A estratégia de diversificação de clientes foi crucial para absorver as perdas em mercados tradicionais. O titular da Semadesc detalhou a movimentação dos produtores. “Conseguimos realocar produtos para outros mercados e manter o fluxo normal de produção, inclusive com ajustes na pauta, como no caso da celulose, que deixou de ser direcionada ao mercado americano”. O principal comprador dos produtos sul-mato-grossenses continua sendo a China, responsável por 48,57% das vendas, com os Estados Unidos na segunda posição.
Logística e Desempenho Regional
O fluxo recorde de mercadorias dependeu diretamente da infraestrutura logística para escoamento da produção. O Porto de Santos foi o principal canal de saída, movimentando cerca de 38% do total exportado, com forte utilização do transporte ferroviário por meio da Malha Norte. Em seguida, o Porto de Paranaguá concentrou aproximadamente 33% das exportações, majoritariamente utilizando o transporte rodoviário para a soja. São Francisco do Sul contribuiu com 12% do volume, focado em proteínas animais, enquanto Corumbá respondeu por cerca de 5%.

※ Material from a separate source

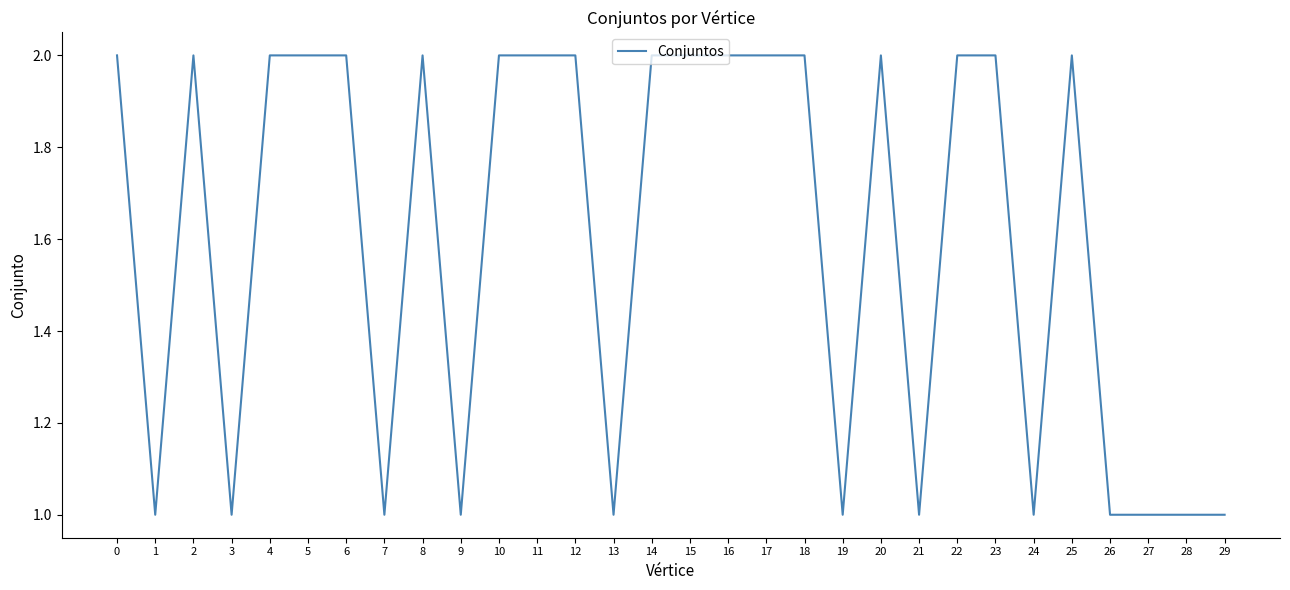

Between 26 and 14, which is larger?

14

No ranking municipal, Três Lagoas manteve a liderança estadual, concentrando 19,68% do valor total das exportações, impulsionada pela indústria de celulose. Ribas do Rio Pardo ascendeu para a segunda colocação, com cerca de 11%, superando Dourados e Campo Grande, também em função da expansão da atividade florestal e industrial. Verruck explicou a diferença de concentração regional entre os principais produtos. “É importante lembrar que, diferentemente da celulose, a soja tem origem bastante diluída, estando presente em mais de 60% dos municípios do Estado, o que explica essa diferença de concentração regional”.

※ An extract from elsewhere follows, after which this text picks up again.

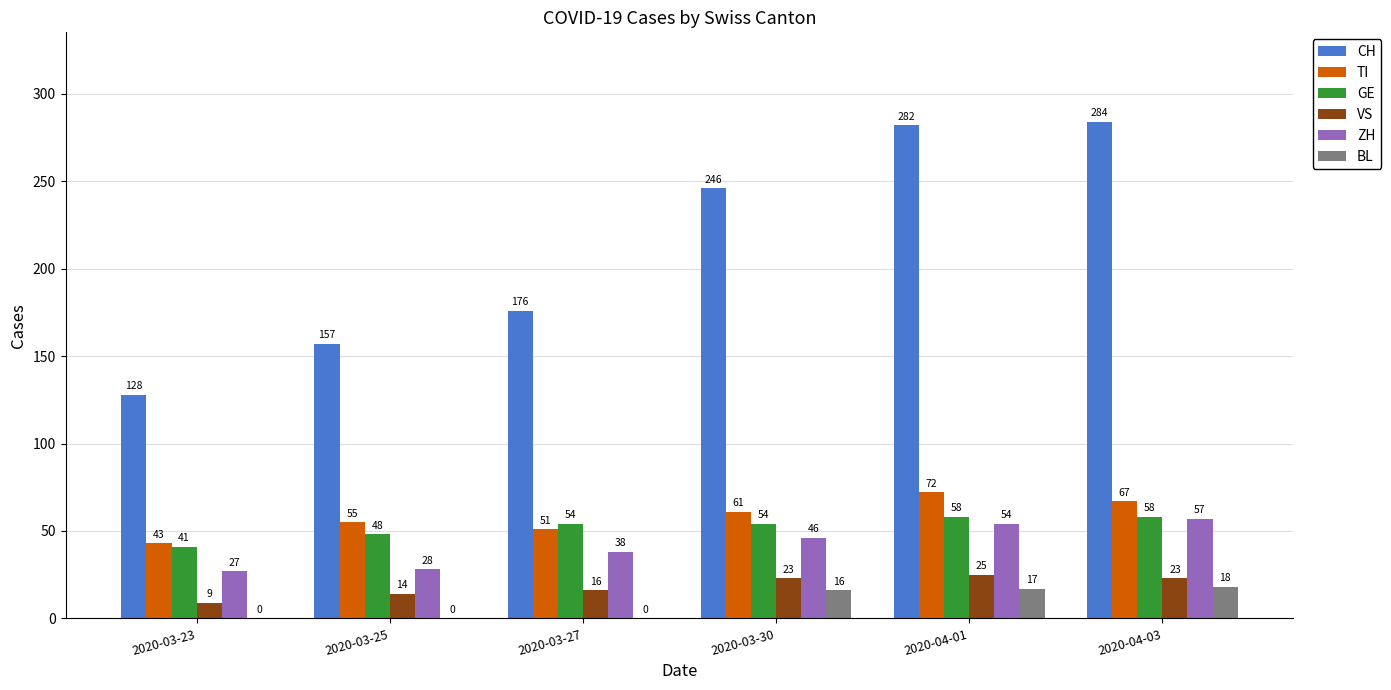

Are the bars grouped side by side (vs. stacked)?

Yes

O setor mineral também apresentou resultados expressivos, apoiado pela manutenção do calado do rio ao longo de 2025. O estado atingiu um recorde na exportação de minério de ferro, com um volume superior a 8 milhões de toneladas, reforçando a importância desse segmento para a economia sul-mato-grossense, segundo o secretário Jaime Verruck.
Retração nas Importações
Em contrapartida ao desempenho das exportações, o total acumulado em importações em 2025 foi de US$ 2,8 bilhões, sinalizando uma retração de 3,4% em comparação ao ano anterior. O gás natural permaneceu como o principal item importado na pauta estadual. Verruck comentou o impacto dessa variação. “Houve uma contração no volume importado de gás natural, o que inclusive impactou nossas finanças estaduais”.
Na sequência dos produtos importados, destacaram-se as máquinas destinadas à indústria de papel e celulose e o cobre, refletindo a consolidação da indústria de fios de cobre no estado.